Dabei war Lutz-Peter Naumann zu diesem Zeitpunkt sogar noch Mitglied der Staatspartei - allerdings längst alles andere als ein Parteisoldat. Der 1944 geborene Brandenburger hatte seinen Wehrdienst sogar im Wachbataillon der Stasi absolviert.

Doch bei angeblich "staatsfeindlicher Hetze" verstand die Stasi keinen Spaß. Naumann wurde aus der SED ausgeschlossen. Während der Haft in Potsdam wandte er sich endgültig vom Regime ab und stellte einen Ausreiseantrag. Rückblickend schrieb er: "Meine Vorstellungen vom Sozialismus waren identisch mit Gerechtigkeit, mit Ehrlichkeit und mit Humanismus. Ich wurde durch das, was ich erleben musste, so gründlich enttäuscht, dass es mich reut, den Betrug nicht vorher erkannt zu haben."

Naumann hatte Glück: Schon nach einem Jahr Haft kaufte die Bundesregierung ihn frei. Naumann entschied sich für West-Berlin und für eine Tätigkeit beim Axel-Springer-Verlag, in dem auch die Berliner Morgenpost erscheint. Er spezialisierte sich auf DDR-Themen, besonders auf Menschenrechtsverletzungen, die er akribisch dokumentierte und veröffentlichte.

Dazu kooperierte Naumann, der bald zu den Lieblingsfeinden des SED-Politbüros gehörte, eng mit der Arbeitsgemeinschaft 13. August um Rainer Hildebrandt und der Internationalen Gesellschaft für Menschenrechte.

Dieses Engagement war jedoch in den 70er- und 80er-Jahren keineswegs überall willkommen. Naumann wurde im Westen als "Kalter Krieger" beschimpft, von Osten her überwachte ihn die Stasi in "Operativen Vorgängen". Seit Anfang der 80er-Jahre schrieb Naumann vor allem als Polizeireporter für die Morgenpost. Mit dem Fall der Mauer und der deutschen Einheit erfüllte sich Lutz-Peter Naumanns sehnlichster Wunsch. Dennoch beendete er sein Engagement für Gerechtigkeit nicht, sondern konzentrierte sich nunmehr auf die Aufarbeitung von Menschenrechtsverletzungen und deckte zahlreiche Stasi-Machenschaften und West-Agenten auf.
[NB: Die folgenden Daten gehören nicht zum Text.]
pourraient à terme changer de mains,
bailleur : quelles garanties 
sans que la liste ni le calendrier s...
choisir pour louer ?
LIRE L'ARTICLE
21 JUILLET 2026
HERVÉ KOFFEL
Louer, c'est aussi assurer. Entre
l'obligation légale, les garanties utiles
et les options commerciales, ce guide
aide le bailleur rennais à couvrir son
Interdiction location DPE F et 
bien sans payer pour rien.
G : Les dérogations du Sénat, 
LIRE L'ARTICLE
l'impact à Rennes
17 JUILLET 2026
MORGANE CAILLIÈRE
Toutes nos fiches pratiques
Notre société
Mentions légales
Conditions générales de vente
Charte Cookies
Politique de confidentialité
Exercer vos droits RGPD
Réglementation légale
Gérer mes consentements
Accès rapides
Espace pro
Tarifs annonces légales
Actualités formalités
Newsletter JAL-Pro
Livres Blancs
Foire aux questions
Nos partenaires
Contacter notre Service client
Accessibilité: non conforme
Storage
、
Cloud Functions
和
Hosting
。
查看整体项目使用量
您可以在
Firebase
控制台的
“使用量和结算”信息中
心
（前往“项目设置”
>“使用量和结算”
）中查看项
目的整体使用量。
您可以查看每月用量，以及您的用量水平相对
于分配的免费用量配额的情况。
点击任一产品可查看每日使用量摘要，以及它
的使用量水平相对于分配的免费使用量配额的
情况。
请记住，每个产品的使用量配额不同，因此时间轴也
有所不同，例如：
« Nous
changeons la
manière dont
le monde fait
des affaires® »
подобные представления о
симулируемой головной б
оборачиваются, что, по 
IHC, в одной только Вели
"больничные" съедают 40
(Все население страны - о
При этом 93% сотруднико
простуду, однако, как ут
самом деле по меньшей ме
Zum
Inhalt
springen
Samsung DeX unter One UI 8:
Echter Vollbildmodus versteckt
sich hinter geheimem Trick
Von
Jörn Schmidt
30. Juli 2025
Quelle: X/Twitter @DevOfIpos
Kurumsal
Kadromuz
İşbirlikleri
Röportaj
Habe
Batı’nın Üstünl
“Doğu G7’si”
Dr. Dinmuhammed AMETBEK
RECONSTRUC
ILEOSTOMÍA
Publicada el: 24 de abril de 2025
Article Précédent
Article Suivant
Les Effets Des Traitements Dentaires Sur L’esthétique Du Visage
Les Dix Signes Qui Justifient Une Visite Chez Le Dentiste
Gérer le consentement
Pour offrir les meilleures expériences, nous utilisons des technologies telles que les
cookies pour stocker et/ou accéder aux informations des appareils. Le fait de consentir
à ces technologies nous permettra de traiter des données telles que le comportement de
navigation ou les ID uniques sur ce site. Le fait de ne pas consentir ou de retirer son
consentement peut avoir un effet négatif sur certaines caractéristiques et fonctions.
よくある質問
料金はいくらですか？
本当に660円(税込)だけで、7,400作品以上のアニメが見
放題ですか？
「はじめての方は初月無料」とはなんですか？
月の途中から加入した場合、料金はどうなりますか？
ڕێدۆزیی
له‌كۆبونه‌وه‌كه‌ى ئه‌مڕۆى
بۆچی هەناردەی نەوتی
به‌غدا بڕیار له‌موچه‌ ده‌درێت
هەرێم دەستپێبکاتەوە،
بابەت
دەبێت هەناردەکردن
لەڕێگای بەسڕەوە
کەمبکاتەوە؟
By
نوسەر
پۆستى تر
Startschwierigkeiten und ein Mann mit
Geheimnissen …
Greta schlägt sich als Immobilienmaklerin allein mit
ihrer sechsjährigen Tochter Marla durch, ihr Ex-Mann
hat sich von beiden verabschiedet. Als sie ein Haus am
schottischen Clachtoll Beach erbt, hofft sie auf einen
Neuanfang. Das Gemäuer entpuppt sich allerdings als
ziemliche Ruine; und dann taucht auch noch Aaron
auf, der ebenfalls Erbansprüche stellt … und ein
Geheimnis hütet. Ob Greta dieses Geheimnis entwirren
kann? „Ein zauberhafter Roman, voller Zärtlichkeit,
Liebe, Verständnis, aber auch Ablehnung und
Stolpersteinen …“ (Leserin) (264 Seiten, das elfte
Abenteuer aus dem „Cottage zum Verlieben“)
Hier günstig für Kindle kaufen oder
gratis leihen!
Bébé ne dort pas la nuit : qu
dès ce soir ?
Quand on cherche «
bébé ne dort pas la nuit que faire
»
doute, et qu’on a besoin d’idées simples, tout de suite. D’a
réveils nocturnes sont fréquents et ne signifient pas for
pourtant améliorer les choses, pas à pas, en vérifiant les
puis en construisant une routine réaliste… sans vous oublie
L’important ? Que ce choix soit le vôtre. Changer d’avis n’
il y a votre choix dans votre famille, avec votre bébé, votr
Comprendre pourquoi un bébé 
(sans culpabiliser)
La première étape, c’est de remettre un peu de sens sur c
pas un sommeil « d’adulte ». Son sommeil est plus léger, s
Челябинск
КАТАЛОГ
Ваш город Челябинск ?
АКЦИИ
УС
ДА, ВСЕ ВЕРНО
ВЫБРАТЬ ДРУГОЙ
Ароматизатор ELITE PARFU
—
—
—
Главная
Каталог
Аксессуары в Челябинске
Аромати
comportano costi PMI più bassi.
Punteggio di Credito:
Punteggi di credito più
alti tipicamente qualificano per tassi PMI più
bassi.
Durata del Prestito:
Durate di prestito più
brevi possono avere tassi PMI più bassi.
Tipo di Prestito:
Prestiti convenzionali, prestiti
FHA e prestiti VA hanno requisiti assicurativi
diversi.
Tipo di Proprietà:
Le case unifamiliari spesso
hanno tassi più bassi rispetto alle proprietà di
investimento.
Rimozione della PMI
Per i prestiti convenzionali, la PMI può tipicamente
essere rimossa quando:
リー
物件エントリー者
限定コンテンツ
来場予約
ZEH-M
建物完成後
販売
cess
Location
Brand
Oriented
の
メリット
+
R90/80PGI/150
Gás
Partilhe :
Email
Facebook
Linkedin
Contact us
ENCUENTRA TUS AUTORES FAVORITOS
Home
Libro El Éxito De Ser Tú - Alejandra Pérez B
Dazu gehörte der Karikaturist Gernot "Gero" Hilliger, der sich nach seiner Ausreise in die Bundesrepublik als Stasi-Spitzel anwerben ließ und jahrelang DDR-kritische Kreise in West-Berlin auskundschaftete. Naumann wurde als Zeuge zum Prozess gegen Hilliger geladen - doch elf Tage vor der geplanten Aussage starb Lutz-Peter Naumann an einer tückischen Krankheit. Erst anderthalb Jahrzehnte später konnte der Politikwissenschaftler Stefan Appelius nachweisen, dass Naumann mit seinen Recherchen richtig gelegen hatte. Appelius, der den Nachlass Naumanns aufgearbeitet hat, hält am Donnerstagabend einen Vortrag zum Gedenken an den DDR-Kritiker.